▶ _Problem to work on_
Copy out the lines below that hold the word "Metastatic".

Items from a data source
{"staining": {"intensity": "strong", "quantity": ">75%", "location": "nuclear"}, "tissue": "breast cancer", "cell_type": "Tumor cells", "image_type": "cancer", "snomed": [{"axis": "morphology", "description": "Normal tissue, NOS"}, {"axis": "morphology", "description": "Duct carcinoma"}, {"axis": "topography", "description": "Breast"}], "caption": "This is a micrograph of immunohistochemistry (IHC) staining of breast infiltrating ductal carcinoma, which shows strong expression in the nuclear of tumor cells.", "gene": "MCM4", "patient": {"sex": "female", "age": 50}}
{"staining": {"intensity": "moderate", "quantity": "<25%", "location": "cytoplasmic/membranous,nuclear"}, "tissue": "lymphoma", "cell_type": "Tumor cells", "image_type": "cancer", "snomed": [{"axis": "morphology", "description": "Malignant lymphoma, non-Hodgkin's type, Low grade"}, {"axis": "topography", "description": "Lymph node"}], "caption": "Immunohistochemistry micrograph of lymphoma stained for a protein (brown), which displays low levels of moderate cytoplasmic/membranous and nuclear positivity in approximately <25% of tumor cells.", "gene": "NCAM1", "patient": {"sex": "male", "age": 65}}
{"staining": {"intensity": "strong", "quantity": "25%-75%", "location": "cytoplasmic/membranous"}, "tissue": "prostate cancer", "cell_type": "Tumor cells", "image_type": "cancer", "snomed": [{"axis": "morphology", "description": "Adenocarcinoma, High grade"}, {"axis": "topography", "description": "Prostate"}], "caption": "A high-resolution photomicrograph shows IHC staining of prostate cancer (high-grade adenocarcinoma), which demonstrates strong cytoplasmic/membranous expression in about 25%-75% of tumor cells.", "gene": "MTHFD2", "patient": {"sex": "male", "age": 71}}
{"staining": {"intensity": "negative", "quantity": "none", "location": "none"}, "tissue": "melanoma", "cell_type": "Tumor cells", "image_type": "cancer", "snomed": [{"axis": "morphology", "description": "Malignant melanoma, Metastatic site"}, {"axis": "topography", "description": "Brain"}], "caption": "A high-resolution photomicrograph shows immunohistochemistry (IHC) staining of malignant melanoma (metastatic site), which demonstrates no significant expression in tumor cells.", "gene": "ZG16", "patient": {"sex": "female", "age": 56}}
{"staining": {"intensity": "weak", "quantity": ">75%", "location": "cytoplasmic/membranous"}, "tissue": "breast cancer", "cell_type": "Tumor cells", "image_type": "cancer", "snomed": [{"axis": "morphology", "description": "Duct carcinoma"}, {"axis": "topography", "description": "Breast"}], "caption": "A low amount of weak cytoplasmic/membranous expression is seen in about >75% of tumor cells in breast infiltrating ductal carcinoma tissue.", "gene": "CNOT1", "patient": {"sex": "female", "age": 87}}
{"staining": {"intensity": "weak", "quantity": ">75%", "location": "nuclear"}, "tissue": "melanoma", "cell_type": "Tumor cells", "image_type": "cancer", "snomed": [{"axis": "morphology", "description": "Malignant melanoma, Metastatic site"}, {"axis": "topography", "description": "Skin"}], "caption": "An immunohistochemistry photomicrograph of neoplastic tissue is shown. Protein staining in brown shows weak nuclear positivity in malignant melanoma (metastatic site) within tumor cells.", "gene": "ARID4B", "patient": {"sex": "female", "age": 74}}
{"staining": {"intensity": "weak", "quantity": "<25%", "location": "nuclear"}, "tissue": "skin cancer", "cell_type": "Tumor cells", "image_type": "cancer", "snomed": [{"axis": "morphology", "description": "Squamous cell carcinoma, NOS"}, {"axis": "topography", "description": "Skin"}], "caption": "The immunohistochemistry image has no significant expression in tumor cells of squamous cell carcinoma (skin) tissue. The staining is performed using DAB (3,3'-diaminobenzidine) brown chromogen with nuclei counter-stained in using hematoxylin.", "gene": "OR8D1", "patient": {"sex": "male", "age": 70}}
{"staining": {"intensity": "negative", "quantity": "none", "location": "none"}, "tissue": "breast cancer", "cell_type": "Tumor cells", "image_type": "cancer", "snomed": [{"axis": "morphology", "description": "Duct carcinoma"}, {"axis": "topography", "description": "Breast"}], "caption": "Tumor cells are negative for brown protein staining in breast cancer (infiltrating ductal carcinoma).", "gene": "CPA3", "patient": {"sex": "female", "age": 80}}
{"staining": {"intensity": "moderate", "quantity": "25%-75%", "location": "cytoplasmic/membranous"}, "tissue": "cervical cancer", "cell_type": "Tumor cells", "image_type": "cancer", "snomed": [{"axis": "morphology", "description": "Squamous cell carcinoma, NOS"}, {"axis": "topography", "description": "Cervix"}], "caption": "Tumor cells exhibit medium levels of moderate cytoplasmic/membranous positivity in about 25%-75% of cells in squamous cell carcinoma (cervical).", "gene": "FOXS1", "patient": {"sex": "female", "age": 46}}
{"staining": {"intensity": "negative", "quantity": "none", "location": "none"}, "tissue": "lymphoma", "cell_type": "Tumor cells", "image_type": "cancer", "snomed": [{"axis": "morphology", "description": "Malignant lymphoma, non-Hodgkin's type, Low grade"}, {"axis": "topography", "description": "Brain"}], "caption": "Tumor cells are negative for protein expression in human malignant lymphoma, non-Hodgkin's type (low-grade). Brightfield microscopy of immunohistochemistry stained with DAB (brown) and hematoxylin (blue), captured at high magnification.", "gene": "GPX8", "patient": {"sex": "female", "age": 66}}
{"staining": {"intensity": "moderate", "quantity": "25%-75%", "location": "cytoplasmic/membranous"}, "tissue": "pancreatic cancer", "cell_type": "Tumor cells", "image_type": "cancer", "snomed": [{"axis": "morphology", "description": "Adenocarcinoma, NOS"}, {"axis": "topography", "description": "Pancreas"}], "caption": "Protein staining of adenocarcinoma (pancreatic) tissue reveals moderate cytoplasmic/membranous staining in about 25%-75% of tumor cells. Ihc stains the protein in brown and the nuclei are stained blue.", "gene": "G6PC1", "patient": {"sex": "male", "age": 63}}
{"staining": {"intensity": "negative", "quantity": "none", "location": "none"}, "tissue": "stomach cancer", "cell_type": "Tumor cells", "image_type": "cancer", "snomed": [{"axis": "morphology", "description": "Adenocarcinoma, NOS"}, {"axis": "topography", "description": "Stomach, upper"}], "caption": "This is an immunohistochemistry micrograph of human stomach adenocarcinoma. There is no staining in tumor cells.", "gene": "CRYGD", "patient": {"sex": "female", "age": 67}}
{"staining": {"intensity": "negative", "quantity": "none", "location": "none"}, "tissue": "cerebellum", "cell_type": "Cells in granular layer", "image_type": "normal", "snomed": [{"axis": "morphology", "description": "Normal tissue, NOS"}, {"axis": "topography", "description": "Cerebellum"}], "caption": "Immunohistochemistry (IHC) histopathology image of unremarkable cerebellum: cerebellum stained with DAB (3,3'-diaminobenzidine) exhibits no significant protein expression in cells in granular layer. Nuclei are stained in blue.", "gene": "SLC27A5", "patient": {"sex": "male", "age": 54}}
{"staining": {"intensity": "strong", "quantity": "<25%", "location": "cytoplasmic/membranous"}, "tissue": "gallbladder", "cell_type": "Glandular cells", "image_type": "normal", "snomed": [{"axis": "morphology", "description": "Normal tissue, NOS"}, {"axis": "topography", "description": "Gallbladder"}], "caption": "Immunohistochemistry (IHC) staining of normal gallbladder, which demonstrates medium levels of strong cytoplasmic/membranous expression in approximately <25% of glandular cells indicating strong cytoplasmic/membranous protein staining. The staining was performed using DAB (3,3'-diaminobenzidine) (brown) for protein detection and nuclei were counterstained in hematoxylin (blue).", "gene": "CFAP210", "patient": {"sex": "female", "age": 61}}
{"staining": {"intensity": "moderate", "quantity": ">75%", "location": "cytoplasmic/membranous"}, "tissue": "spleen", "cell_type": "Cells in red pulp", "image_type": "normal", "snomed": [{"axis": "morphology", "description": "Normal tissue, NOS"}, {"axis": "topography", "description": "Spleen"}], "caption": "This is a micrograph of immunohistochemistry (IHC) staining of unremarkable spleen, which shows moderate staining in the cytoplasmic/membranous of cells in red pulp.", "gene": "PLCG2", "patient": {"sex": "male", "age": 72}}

▶ _Response to this exercise_
{"staining": {"intensity": "negative", "quantity": "none", "location": "none"}, "tissue": "melanoma", "cell_type": "Tumor cells", "image_type": "cancer", "snomed": [{"axis": "morphology", "description": "Malignant melanoma, Metastatic site"}, {"axis": "topography", "description": "Brain"}], "caption": "A high-resolution photomicrograph shows immunohistochemistry (IHC) staining of malignant melanoma (metastatic site), which demonstrates no significant expression in tumor cells.", "gene": "ZG16", "patient": {"sex": "female", "age": 56}}
{"staining": {"intensity": "weak", "quantity": ">75%", "location": "nuclear"}, "tissue": "melanoma", "cell_type": "Tumor cells", "image_type": "cancer", "snomed": [{"axis": "morphology", "description": "Malignant melanoma, Metastatic site"}, {"axis": "topography", "description": "Skin"}], "caption": "An immunohistochemistry photomicrograph of neoplastic tissue is shown. Protein staining in brown shows weak nuclear positivity in malignant melanoma (metastatic site) within tumor cells.", "gene": "ARID4B", "patient": {"sex": "female", "age": 74}}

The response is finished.